Exercise brief :: Write the listing out again, exactly as it appears.
(Beginning of Data provided)
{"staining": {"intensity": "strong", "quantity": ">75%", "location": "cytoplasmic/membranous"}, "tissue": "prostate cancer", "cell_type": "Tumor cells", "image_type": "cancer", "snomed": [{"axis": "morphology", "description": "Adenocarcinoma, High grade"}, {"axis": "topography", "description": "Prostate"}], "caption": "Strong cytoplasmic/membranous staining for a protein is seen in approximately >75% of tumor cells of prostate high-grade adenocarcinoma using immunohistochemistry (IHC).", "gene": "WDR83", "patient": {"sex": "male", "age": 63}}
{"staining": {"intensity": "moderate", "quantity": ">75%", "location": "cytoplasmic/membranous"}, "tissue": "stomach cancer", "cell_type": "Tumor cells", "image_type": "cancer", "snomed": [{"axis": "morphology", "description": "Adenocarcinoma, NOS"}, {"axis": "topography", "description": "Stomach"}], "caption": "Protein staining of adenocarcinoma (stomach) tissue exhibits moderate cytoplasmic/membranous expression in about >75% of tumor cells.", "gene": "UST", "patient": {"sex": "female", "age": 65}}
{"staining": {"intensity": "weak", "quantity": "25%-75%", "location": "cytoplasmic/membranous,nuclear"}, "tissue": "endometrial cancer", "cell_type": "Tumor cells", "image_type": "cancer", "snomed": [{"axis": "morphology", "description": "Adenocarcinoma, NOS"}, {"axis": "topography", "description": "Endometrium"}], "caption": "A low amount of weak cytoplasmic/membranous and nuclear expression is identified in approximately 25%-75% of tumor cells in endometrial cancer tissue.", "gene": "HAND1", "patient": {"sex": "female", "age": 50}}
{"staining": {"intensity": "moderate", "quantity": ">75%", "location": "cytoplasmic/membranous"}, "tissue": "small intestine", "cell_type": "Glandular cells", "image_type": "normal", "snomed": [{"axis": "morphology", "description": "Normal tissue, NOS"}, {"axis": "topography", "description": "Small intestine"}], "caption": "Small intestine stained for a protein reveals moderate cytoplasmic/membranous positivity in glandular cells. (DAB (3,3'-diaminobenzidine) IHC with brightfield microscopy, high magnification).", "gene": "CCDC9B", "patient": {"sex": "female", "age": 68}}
(End of Data provided)
Response below ::
{"staining": {"intensity": "strong", "quantity": ">75%", "location": "cytoplasmic/membranous"}, "tissue": "prostate cancer", "cell_type": "Tumor cells", "image_type": "cancer", "snomed": [{"axis": "morphology", "description": "Adenocarcinoma, High grade"}, {"axis": "topography", "description": "Prostate"}], "caption": "Strong cytoplasmic/membranous staining for a protein is seen in approximately >75% of tumor cells of prostate high-grade adenocarcinoma using immunohistochemistry (IHC).", "gene": "WDR83", "patient": {"sex": "male", "age": 63}}
{"staining": {"intensity": "moderate", "quantity": ">75%", "location": "cytoplasmic/membranous"}, "tissue": "stomach cancer", "cell_type": "Tumor cells", "image_type": "cancer", "snomed": [{"axis": "morphology", "description": "Adenocarcinoma, NOS"}, {"axis": "topography", "description": "Stomach"}], "caption": "Protein staining of adenocarcinoma (stomach) tissue exhibits moderate cytoplasmic/membranous expression in about >75% of tumor cells.", "gene": "UST", "patient": {"sex": "female", "age": 65}}
{"staining": {"intensity": "weak", "quantity": "25%-75%", "location": "cytoplasmic/membranous,nuclear"}, "tissue": "endometrial cancer", "cell_type": "Tumor cells", "image_type": "cancer", "snomed": [{"axis": "morphology", "description": "Adenocarcinoma, NOS"}, {"axis": "topography", "description": "Endometrium"}], "caption": "A low amount of weak cytoplasmic/membranous and nuclear expression is identified in approximately 25%-75% of tumor cells in endometrial cancer tissue.", "gene": "HAND1", "patient": {"sex": "female", "age": 50}}
{"staining": {"intensity": "moderate", "quantity": ">75%", "location": "cytoplasmic/membranous"}, "tissue": "small intestine", "cell_type": "Glandular cells", "image_type": "normal", "snomed": [{"axis": "morphology", "description": "Normal tissue, NOS"}, {"axis": "topography", "description": "Small intestine"}], "caption": "Small intestine stained for a protein reveals moderate cytoplasmic/membranous positivity in glandular cells. (DAB (3,3'-diaminobenzidine) IHC with brightfield microscopy, high magnification).", "gene": "CCDC9B", "patient": {"sex": "female", "age": 68}}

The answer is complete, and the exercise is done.